**Task requirements**:
Count how many lines in the entries below hold the string "Benefits", and respond with that number only.

(Provided data)

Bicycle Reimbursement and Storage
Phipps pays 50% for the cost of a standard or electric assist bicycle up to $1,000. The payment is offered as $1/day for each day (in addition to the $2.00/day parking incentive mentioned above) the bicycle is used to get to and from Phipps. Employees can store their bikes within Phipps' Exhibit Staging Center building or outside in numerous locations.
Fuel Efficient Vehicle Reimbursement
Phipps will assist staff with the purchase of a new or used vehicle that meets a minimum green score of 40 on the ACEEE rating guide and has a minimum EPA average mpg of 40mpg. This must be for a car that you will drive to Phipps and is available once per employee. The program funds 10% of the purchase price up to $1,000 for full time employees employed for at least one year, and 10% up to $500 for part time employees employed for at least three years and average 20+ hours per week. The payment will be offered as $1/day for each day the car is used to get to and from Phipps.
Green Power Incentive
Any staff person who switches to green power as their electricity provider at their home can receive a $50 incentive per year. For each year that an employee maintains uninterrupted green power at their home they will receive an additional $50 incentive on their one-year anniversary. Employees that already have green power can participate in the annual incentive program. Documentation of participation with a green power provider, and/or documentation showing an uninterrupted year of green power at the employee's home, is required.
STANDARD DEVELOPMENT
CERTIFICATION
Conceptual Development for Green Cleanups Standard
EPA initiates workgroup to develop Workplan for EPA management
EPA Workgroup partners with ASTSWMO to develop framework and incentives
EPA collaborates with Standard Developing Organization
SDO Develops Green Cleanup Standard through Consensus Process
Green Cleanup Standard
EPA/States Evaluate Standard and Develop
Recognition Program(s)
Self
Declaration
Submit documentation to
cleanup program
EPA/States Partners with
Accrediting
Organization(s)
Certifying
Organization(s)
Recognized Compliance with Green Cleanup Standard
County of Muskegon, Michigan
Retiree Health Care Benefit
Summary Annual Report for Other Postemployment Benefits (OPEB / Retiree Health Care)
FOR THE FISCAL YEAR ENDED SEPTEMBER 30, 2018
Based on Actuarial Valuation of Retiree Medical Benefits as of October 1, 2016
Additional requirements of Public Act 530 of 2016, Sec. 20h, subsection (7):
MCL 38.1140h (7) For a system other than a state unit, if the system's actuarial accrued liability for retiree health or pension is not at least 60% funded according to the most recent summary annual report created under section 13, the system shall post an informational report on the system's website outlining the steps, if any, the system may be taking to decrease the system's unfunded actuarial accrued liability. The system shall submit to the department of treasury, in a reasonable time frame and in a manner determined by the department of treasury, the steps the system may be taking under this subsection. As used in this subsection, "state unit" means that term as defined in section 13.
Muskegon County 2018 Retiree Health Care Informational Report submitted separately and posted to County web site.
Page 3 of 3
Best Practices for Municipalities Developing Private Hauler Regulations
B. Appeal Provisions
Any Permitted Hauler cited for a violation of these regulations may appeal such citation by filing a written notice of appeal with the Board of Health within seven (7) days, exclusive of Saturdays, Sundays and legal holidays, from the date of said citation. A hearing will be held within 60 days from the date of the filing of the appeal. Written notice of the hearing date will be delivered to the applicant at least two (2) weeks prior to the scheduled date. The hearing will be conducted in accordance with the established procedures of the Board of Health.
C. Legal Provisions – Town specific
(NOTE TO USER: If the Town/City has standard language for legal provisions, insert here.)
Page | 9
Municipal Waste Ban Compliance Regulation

(End Provided data)

**Answer below**:
2